What: He impressed audiences with his performance on the 3rd season of HBO’s Def Comedy Jam (All-Stars Vol. 12). He has enjoyed a career as an actor, director and screenwriter. He is a recent Pushcart Prize nominee for his creative non-fiction piece Forever. In an Instant., published by Literary Orphans Journal. A NEGRO AND AN OFAY is his first novel.
Where: Los Angeles
Interview conducted by email. Some questions and answers have been edited.
I just finished your debut novel, A NEGRO AND AN OFAY. Elliot Caprice is a flawed and troubled character, but I rooted for him throughout the story. How did you come up with the concept for this character and story?
Elliot Caprice came to me a long time ago, when I first tried my hand at screenwriting. Early on, he was almost a novelty—a setup for culturally-referential, purposefully anachronistic comedy. That never saw the light of day. It was all just exercises, really. Then, as life grew more and more serious for me, he became more and more serious. It’s been suggested that he’s an amalgam of me from a few different periods of my life. I’m not so sure about that, but perhaps there are parallels in our emotional fields.

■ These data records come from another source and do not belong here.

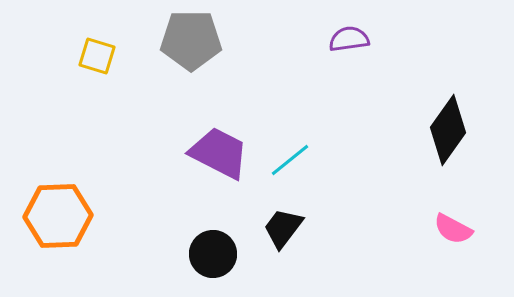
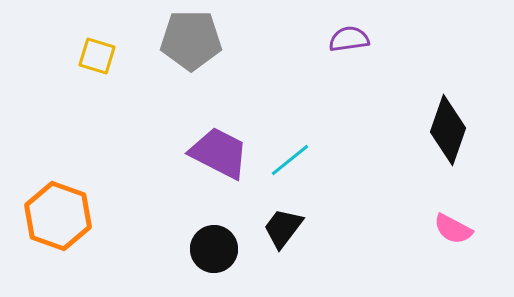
black diamond: rotated 16 degrees counterclockwise
orange hexagon: rotated 22 degrees clockwise
black circle: moved 1 px right, 5 px up
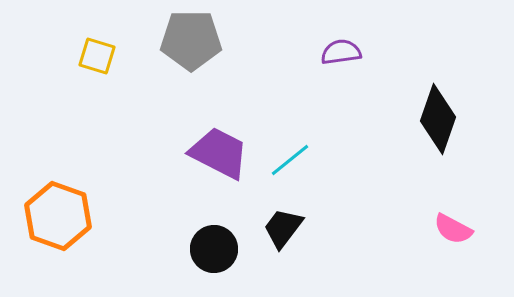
purple semicircle: moved 8 px left, 13 px down
black diamond: moved 10 px left, 11 px up
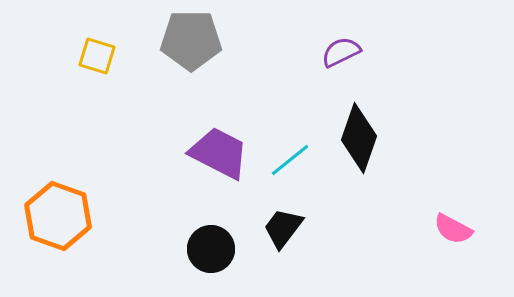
purple semicircle: rotated 18 degrees counterclockwise
black diamond: moved 79 px left, 19 px down
black circle: moved 3 px left
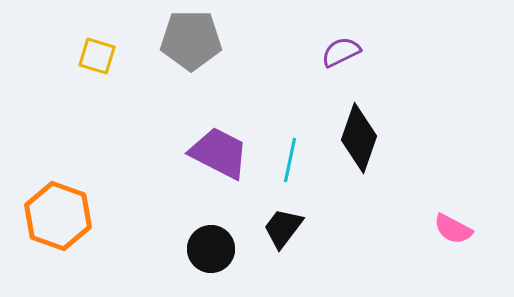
cyan line: rotated 39 degrees counterclockwise
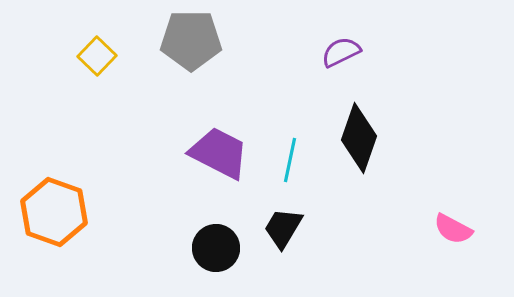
yellow square: rotated 27 degrees clockwise
orange hexagon: moved 4 px left, 4 px up
black trapezoid: rotated 6 degrees counterclockwise
black circle: moved 5 px right, 1 px up
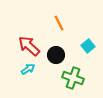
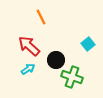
orange line: moved 18 px left, 6 px up
cyan square: moved 2 px up
black circle: moved 5 px down
green cross: moved 1 px left, 1 px up
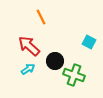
cyan square: moved 1 px right, 2 px up; rotated 24 degrees counterclockwise
black circle: moved 1 px left, 1 px down
green cross: moved 2 px right, 2 px up
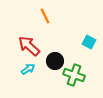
orange line: moved 4 px right, 1 px up
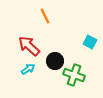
cyan square: moved 1 px right
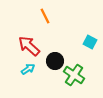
green cross: rotated 15 degrees clockwise
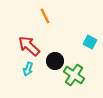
cyan arrow: rotated 144 degrees clockwise
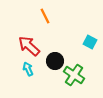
cyan arrow: rotated 136 degrees clockwise
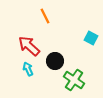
cyan square: moved 1 px right, 4 px up
green cross: moved 5 px down
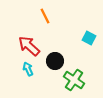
cyan square: moved 2 px left
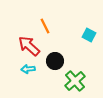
orange line: moved 10 px down
cyan square: moved 3 px up
cyan arrow: rotated 72 degrees counterclockwise
green cross: moved 1 px right, 1 px down; rotated 15 degrees clockwise
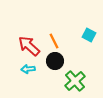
orange line: moved 9 px right, 15 px down
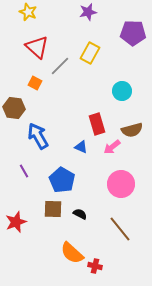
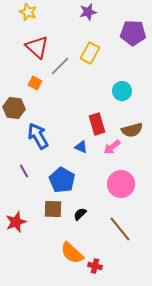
black semicircle: rotated 72 degrees counterclockwise
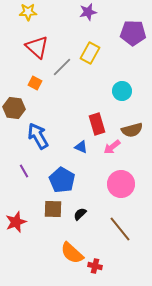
yellow star: rotated 24 degrees counterclockwise
gray line: moved 2 px right, 1 px down
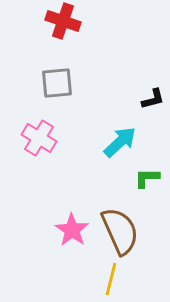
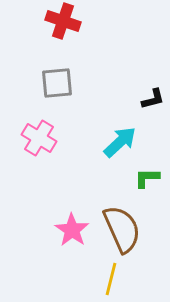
brown semicircle: moved 2 px right, 2 px up
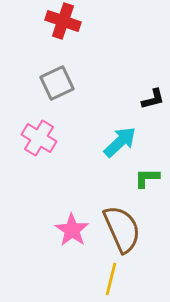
gray square: rotated 20 degrees counterclockwise
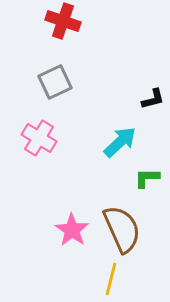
gray square: moved 2 px left, 1 px up
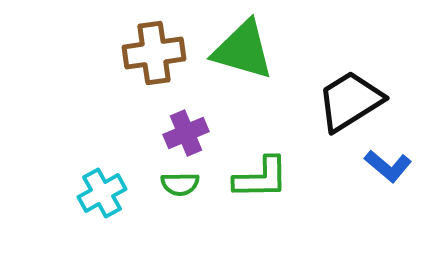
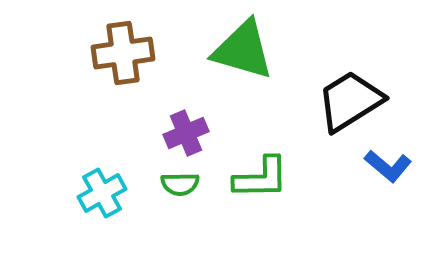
brown cross: moved 31 px left
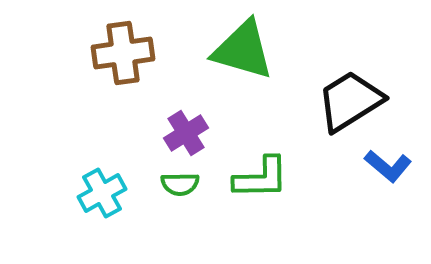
purple cross: rotated 9 degrees counterclockwise
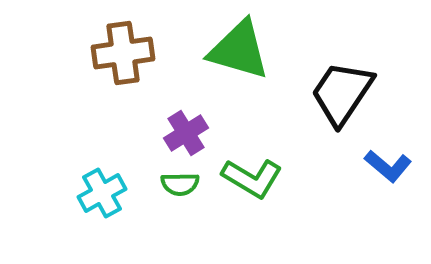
green triangle: moved 4 px left
black trapezoid: moved 8 px left, 8 px up; rotated 24 degrees counterclockwise
green L-shape: moved 9 px left; rotated 32 degrees clockwise
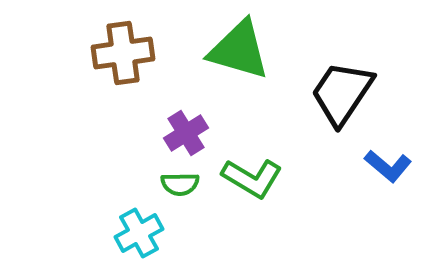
cyan cross: moved 37 px right, 40 px down
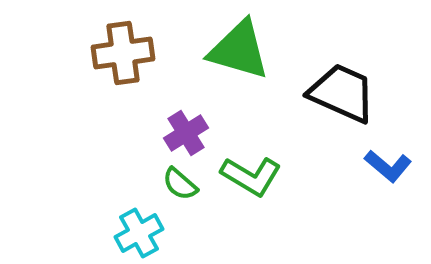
black trapezoid: rotated 80 degrees clockwise
green L-shape: moved 1 px left, 2 px up
green semicircle: rotated 42 degrees clockwise
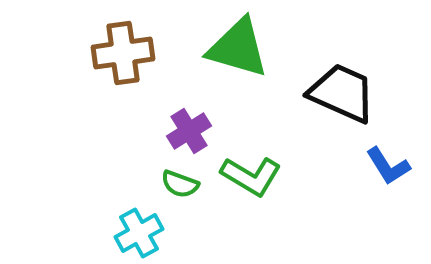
green triangle: moved 1 px left, 2 px up
purple cross: moved 3 px right, 2 px up
blue L-shape: rotated 18 degrees clockwise
green semicircle: rotated 21 degrees counterclockwise
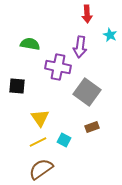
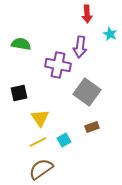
cyan star: moved 1 px up
green semicircle: moved 9 px left
purple cross: moved 2 px up
black square: moved 2 px right, 7 px down; rotated 18 degrees counterclockwise
cyan square: rotated 32 degrees clockwise
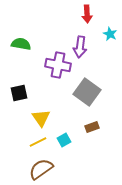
yellow triangle: moved 1 px right
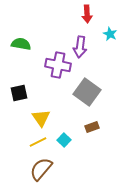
cyan square: rotated 16 degrees counterclockwise
brown semicircle: rotated 15 degrees counterclockwise
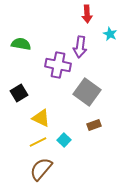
black square: rotated 18 degrees counterclockwise
yellow triangle: rotated 30 degrees counterclockwise
brown rectangle: moved 2 px right, 2 px up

When I was very young, and my life was ill-defined, I got off to a big start in stand-up comedy. Through all of that, I grew up a lot, and realized I wanted my creativity for me. Not to impress anyone else. Not to become rich, or famous. Yay me! Except then, I had to reconcile real life against desire. After doing television and a few movies, I wound up back in Chicago sitting on a help desk, not doing what I felt I was meant to do. I felt things were over for me before I really got started.
In an IT support capacity, there’s a lot of waiting around for the phone to ring. Left alone with my own thoughts in my own cubical, I’d write screenplays. The one that stuck in my wakeful consciousness was about Elliot. Elliot’s world is very real, visual. Palpable. I’d retreat in there when life was really roughin’ me up. Perhaps that’s how I built it. Seeking emotional solitude.
The story unfolded moment to moment. I make loose outlines about situations, but the rest comes from visceral experience. There are some realtime current events that influence the plot, of course. It just kind of folds in, like ingredients in a cake. Otherwise, it happens for me experientially, not empirically. I’m a witness. I hope that makes sense.